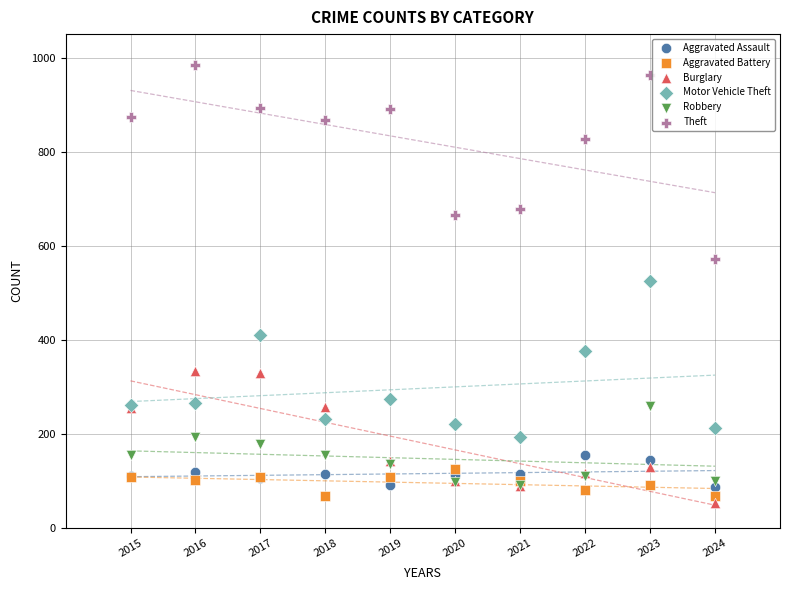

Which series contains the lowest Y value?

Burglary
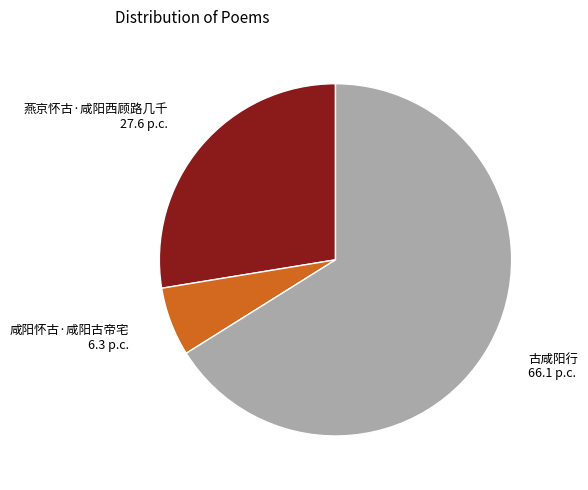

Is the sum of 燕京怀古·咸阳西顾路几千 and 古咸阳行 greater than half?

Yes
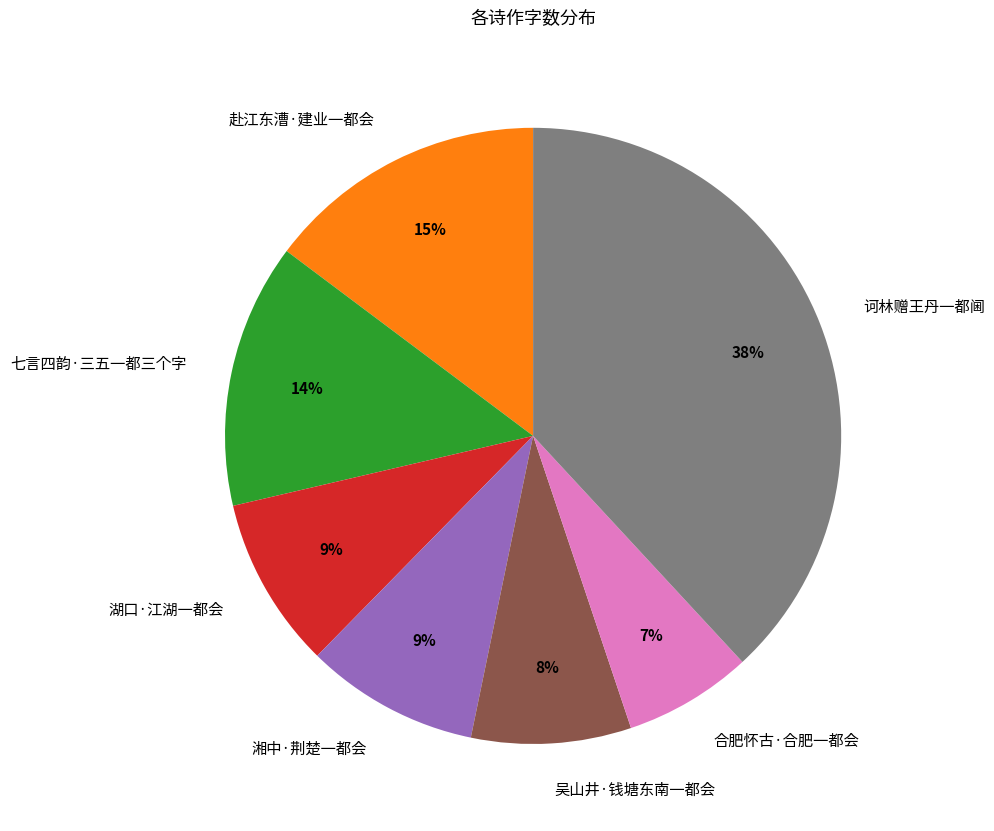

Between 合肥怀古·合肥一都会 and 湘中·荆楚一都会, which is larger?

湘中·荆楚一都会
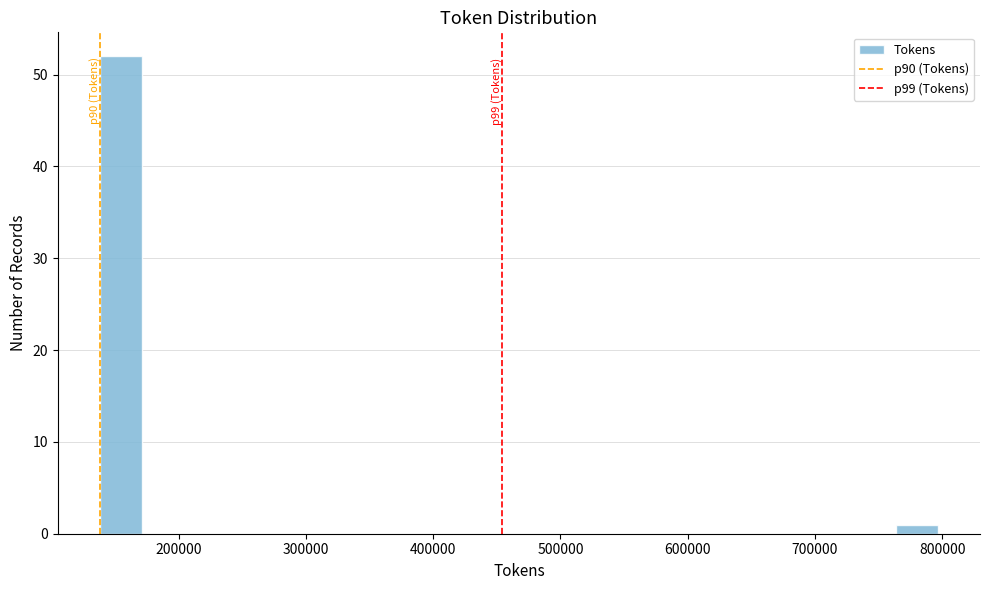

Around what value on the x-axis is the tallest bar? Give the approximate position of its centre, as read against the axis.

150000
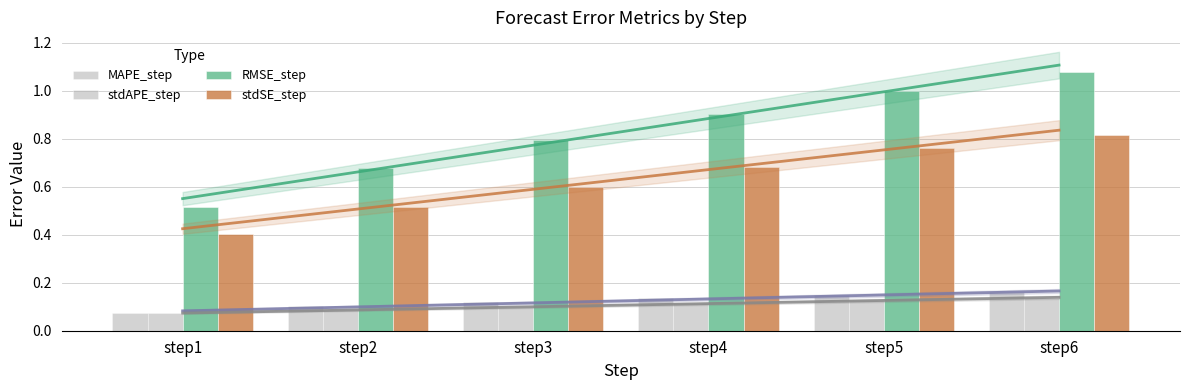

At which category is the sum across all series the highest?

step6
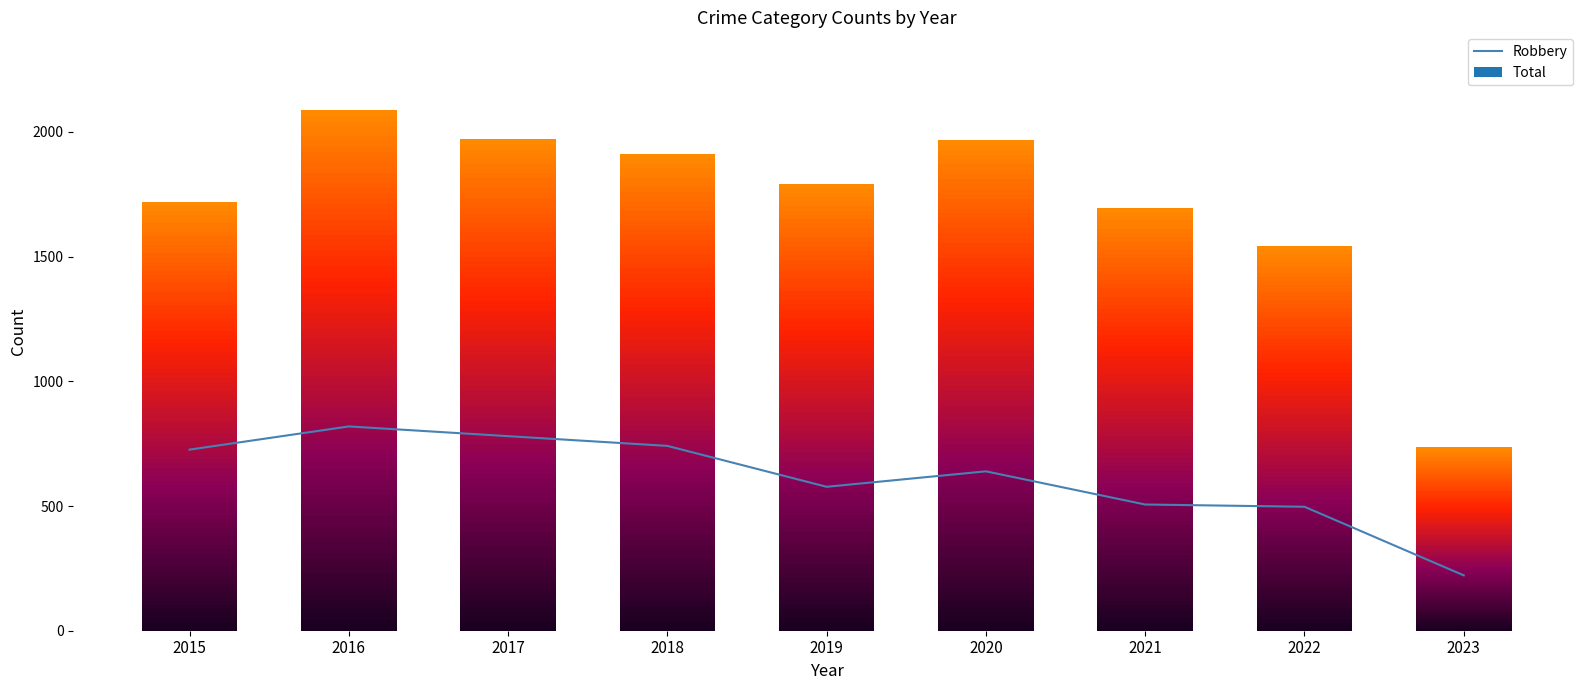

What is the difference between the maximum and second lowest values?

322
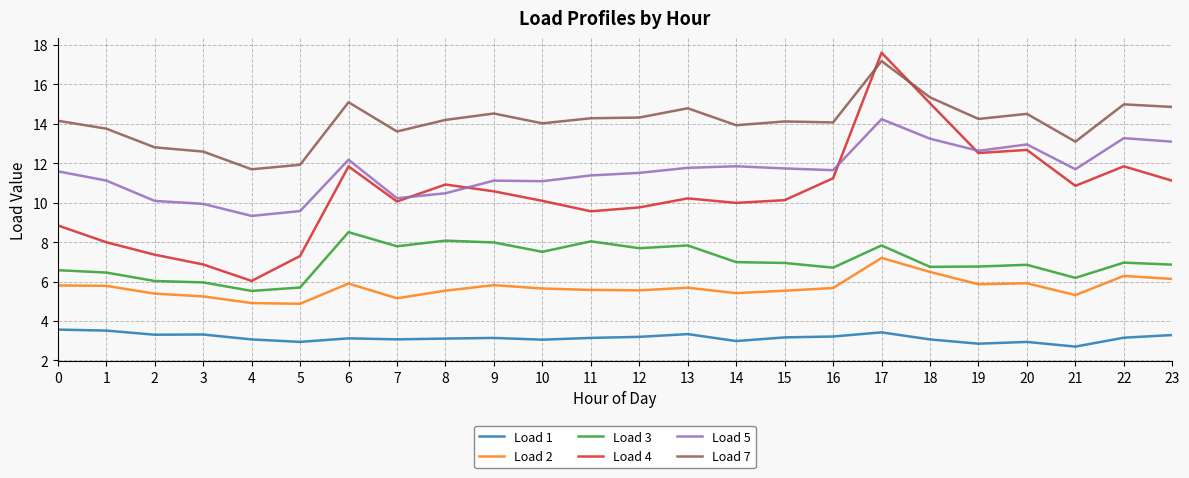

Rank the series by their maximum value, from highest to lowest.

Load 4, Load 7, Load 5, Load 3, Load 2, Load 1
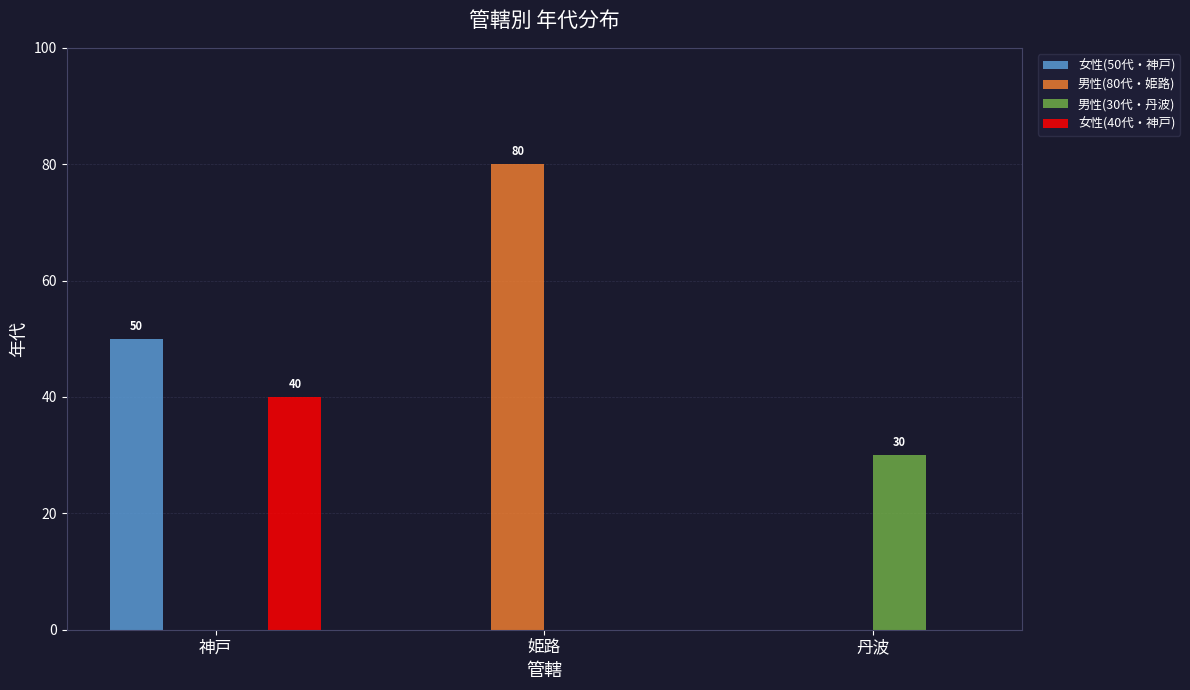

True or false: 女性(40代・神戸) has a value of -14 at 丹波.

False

WHAT TO DO →
Please set out the lines of the data from the one containing "What is the" through the end, inclusive, as a numbered list, skipping blank lines and leaving out the pictures.

REPLY TO THE TASK →
1. What is the difference between the maximum and second lowest values?
2. 322
3. Rank the series by their maximum value, from highest to lowest.
4. Load 4, Load 7, Load 5, Load 3, Load 2, Load 1
5. True or false: 女性(40代・神戸) has a value of -14 at 丹波.
6. False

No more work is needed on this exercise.